For gfa - I don't need the actual file, but could you please use this tool to visualize and just post the image? https://github.com/rrwick/Bandage

From the assmebly_info, I see that there is definitely a mix of linear and circular. What I would also do - try visualizing read alignments against the assembly in IGV. You can check the alignments around the areas where you expect chromosome to end. If it's an artifact, you should see none or a few reads spanning these positions. Feel free to post those as well.

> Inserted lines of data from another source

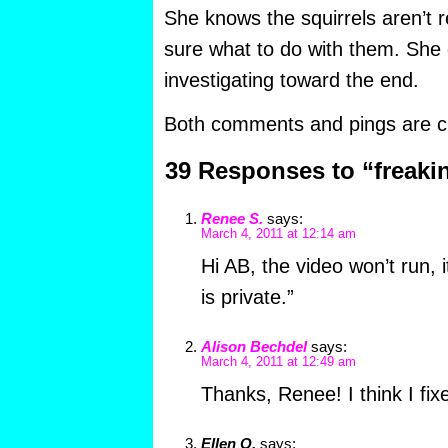
She knows the squirrels aren’t re
sure what to do with them. She d
investigating toward the end.
Both comments and pings are cu
39 Responses to “freaki
Renee S.
says:
March 4, 2011 at 12:14 am
Hi AB, the video won’t run, i
is private.”
Alison Bechdel
says:
March 4, 2011 at 12:49 am
Thanks, Renee! I think I fixe
Ellen O.
says: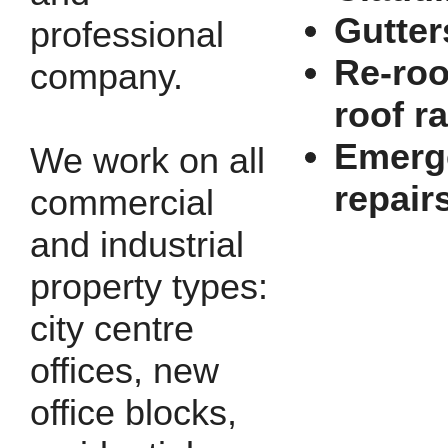
Gutter
professional
Re-roo
company.
roof r
Emerg
We work on all
repair
commercial
and industrial
property types:
city centre
offices, new
office blocks,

Answer 13 · 2024-03-08T14:53:35.000Z

Here is my bandage file for the assembly that I sent the dot plots for.
.

Our lab is not familiar with IGV, besides the assembly file, what files should I be using for the read alignments to visualize this?

Thanks,
Barrett

Answer 14 · 2024-03-08T16:14:37.000Z

Barrett - you'll need to realign original reads against the assembly and use bam file as an IGV input.

Answer 15 · 2024-03-18T16:32:03.000Z

I've seen a similar pattern with one of my assemblies as well. The bandage image is below, edge 2 and 3 are the contigs of interest.I have screen shots of a BLAST dotplot (self to self) and coverage from Minimap visualized in Geneious. Edge 2 is the first pair of images. Edge 3 is the second pair of images.

Thanks- Adam

Answer 16 · 2024-03-22T13:55:49.000Z

Adam - these could be self-complementary repeats (e.g. ATATATATA).

Answer 17 · 2024-05-22T13:29:59.000Z

Closing due to inactivity - feel free to follow up if you have more questions!